Since then, of course, the trend has been away from very young champions—only one man, Rafael Nadal, and one woman, Svetlana Kuznetsova, has won a Major as a teenager since Federer claimed his first Grand Slam at Wimbledon. So his recollection of the pressure he felt may well resonate with many of today’s players.
“I just needed more time to become stronger, and I think in particular the win over Sampras at Wimbledon in 2001 really gave many people the belief that I should or could win a Grand Slam—and it should be Wimbledon.
“Look, I also faced a lot of pressure, a lot of criticism. People were starting to debate if I was ever going to win one. At the moment, it was very difficult to deal with. People comparing me to Pete Sampras, and he won 60-something titles and I had maybe barely five…basically that’s not fair, I don’t think. It was hard to accept, even though actually it was a compliment, in one way, it was also huge pressure on the other side.
“So I came into Wimbledon with a lot of pressure, having lost in the 1st round the year before against [Mario] Ancic. I knew that I better make at least the quarter-finals or maybe my first semi-finals at a Grand Slam.
“Then I played that amazing match against [Andy] Roddick in the semis: He had won Queen’s the week earlier, I won Halle. So I’m actually the favourite against Mark Philippoussis.
“I felt extremely confident and strong. I can’t believe it’s been 10 years, but what a magical run it was. Because it wasn’t straightforward—I had a back issue during the tournament, and it was very complicated, but I made it, and it was a dream come true for me.”
He was still only 21, still sported the baggy shirt, pony-tail and a broad unshaven smile that crumpled quickly into tears.
The next year he would beat Roddick in the final. In 2005, now clean-shaven, hair short and loose, and with his signature tailored styling, he repeated against the American. He would beat Roddick in a third final, 16-14 in the fifth set, in 2009.
In the three years from 2006 to 2008, he faced Nadal, the Spaniard bringing to an end Federer’s five-year run as champion in the last of them.
However, as Federer prepares for the defence of the seventh title, won against the home nation’s Andy Murray, it is Sampras’s name that again comes to the fore. He and Federer are currently level with seven Wimbledon titles apiece, which means another Federer title this year gives the Swiss a record eighth—a decade after his first.
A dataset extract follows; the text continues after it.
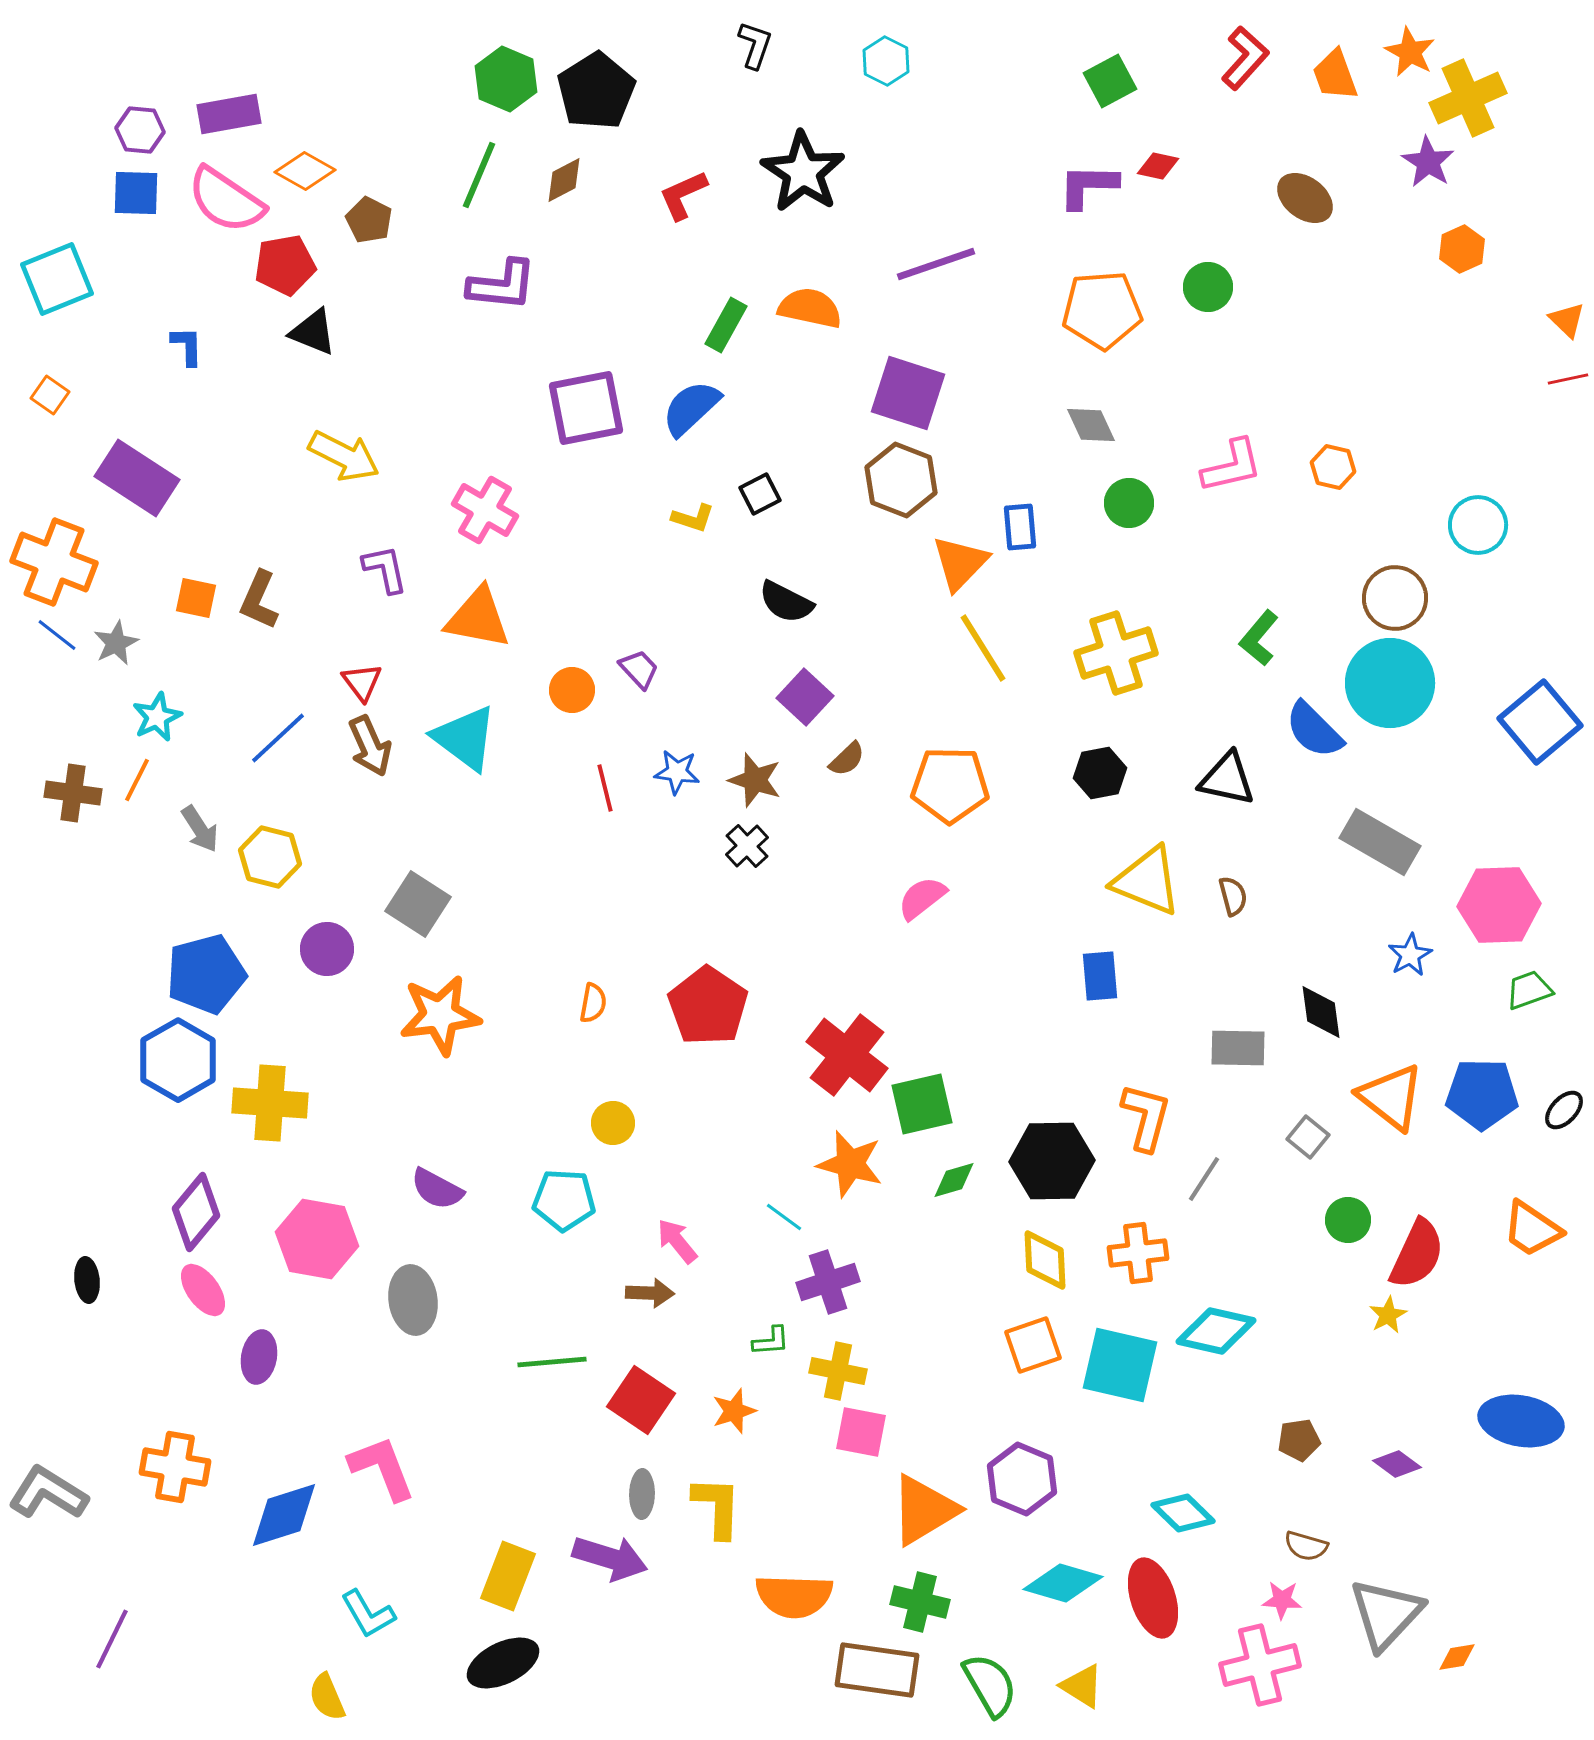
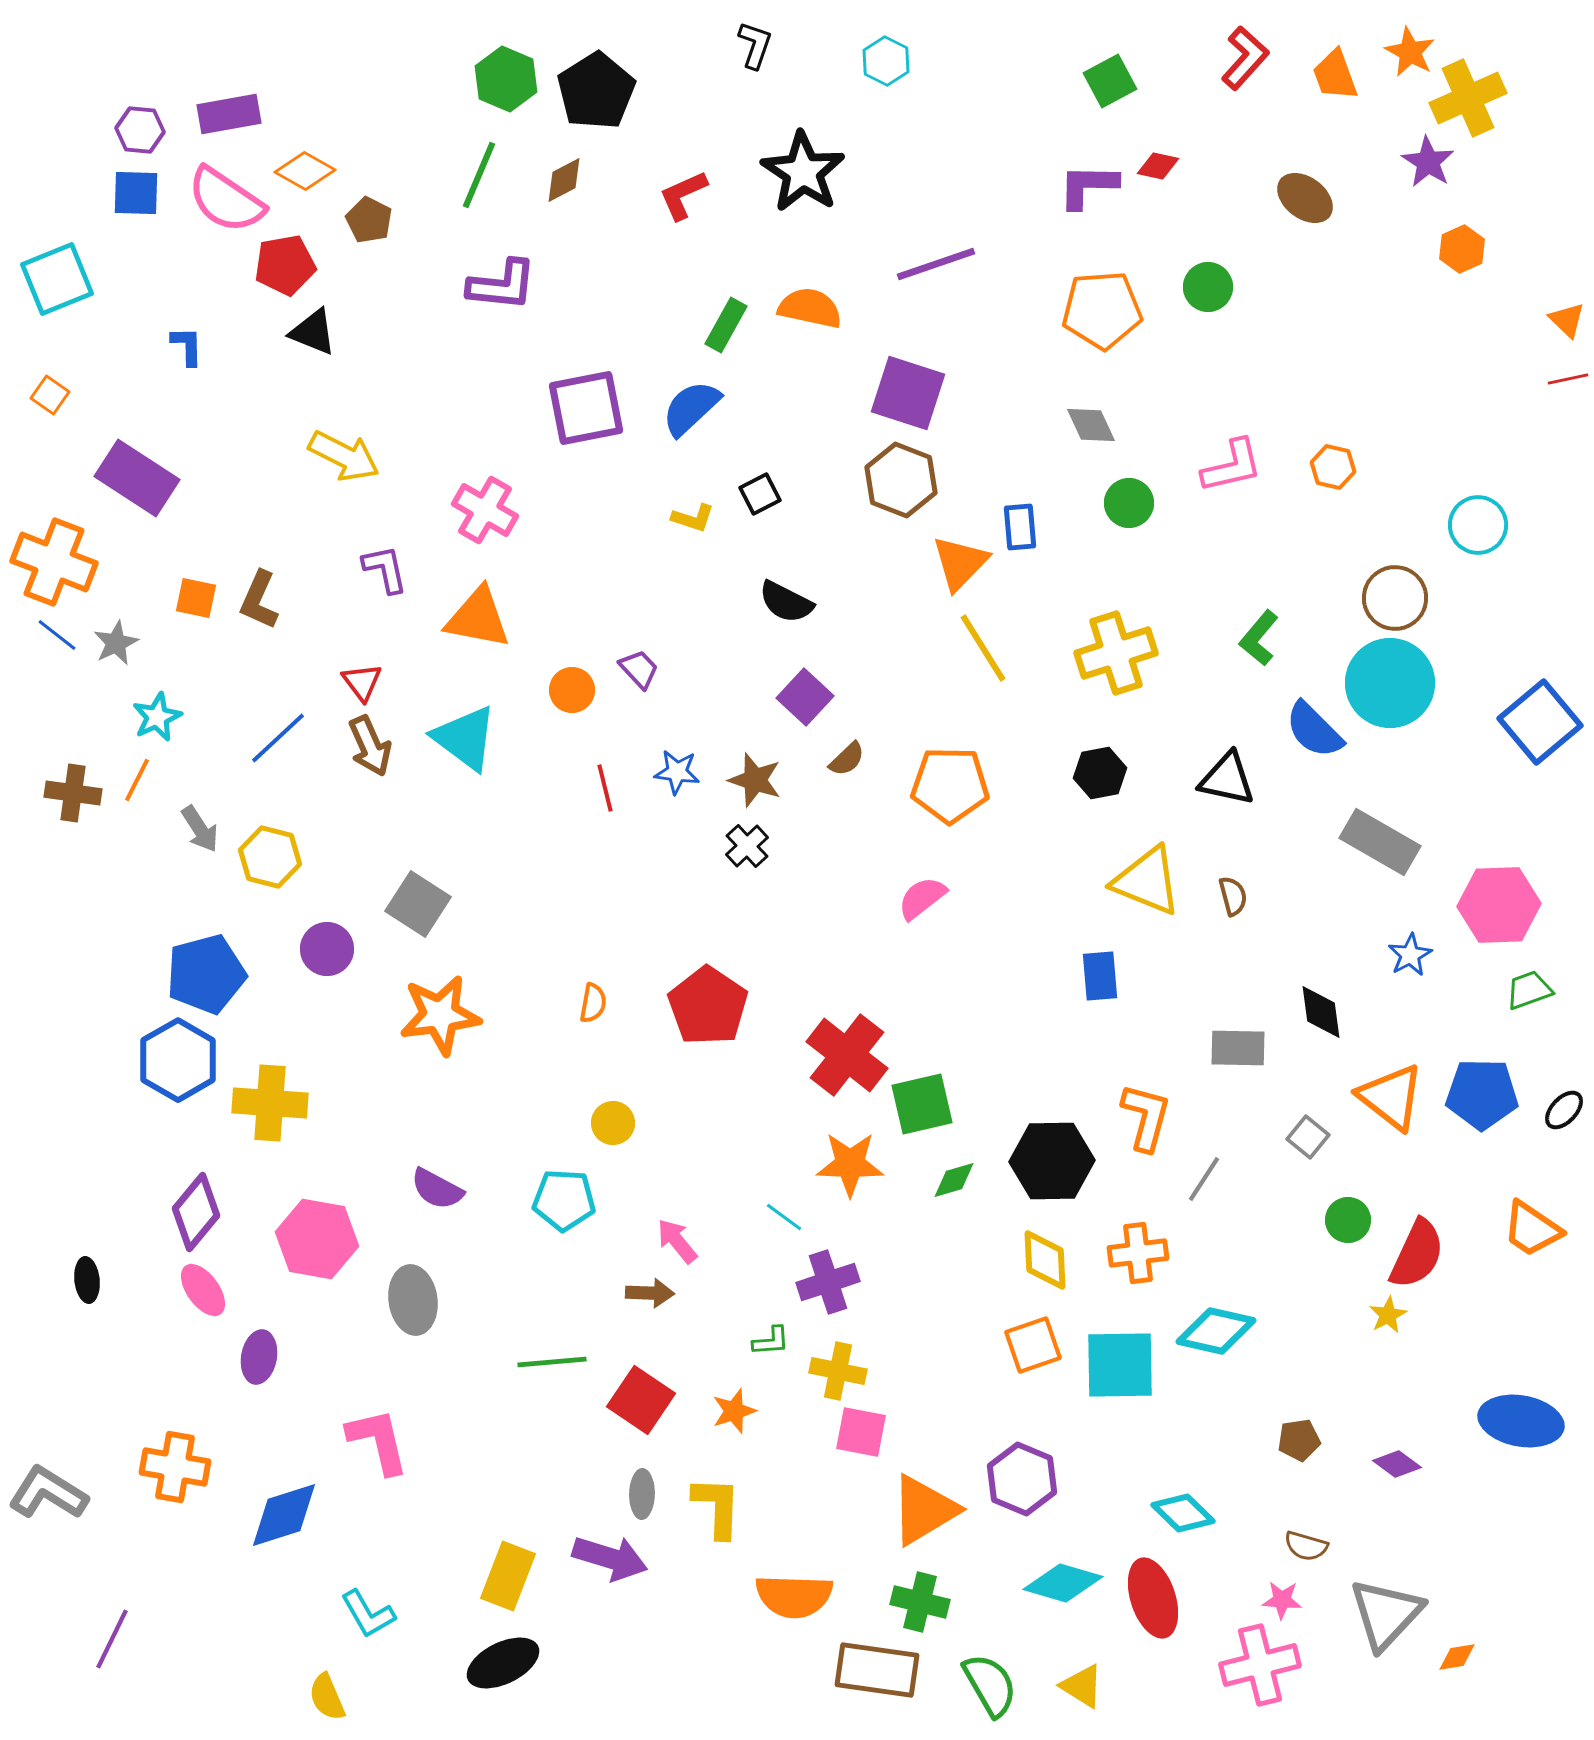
orange star at (850, 1164): rotated 14 degrees counterclockwise
cyan square at (1120, 1365): rotated 14 degrees counterclockwise
pink L-shape at (382, 1468): moved 4 px left, 27 px up; rotated 8 degrees clockwise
He recognises the moment as he approaches his 15th consecutive Wimbledon and his 74th match, which he will, as defending champion, play on Centre Court.
“With Wimbledon alone, you could write a book…there alone I have an amazing career. For me, it’s been so much better than I thought it would be. I always hoped one day to be playing at Wimbledon, like my heroes [Stefan] Edberg, Sampras and [Boris] Becker. And here I am talking about my 10-year anniversary already.
“You have to appreciate [the wins], take time to enjoy, like I did last year. I had the chance to go on vacation, and while on vacation, I beat that unbelievable record of weeks at No1.
“And having won being a dad, having won as a junior coming up, there are so many little bits and pieces that made every victory at Wimbledon so, so special. And the support team, my parents, everyone who’s been so supportive—I don’t know how I can ever thank them. I hope I’ll get that opportunity one day.”
But on the 15th anniversary of his junior title, the 12th of that game-changing win over Sampras, and the 10th of his first title, it seems appropriate only to reverse those opening words: When it comes to Wimbledon, Roger Federer is special.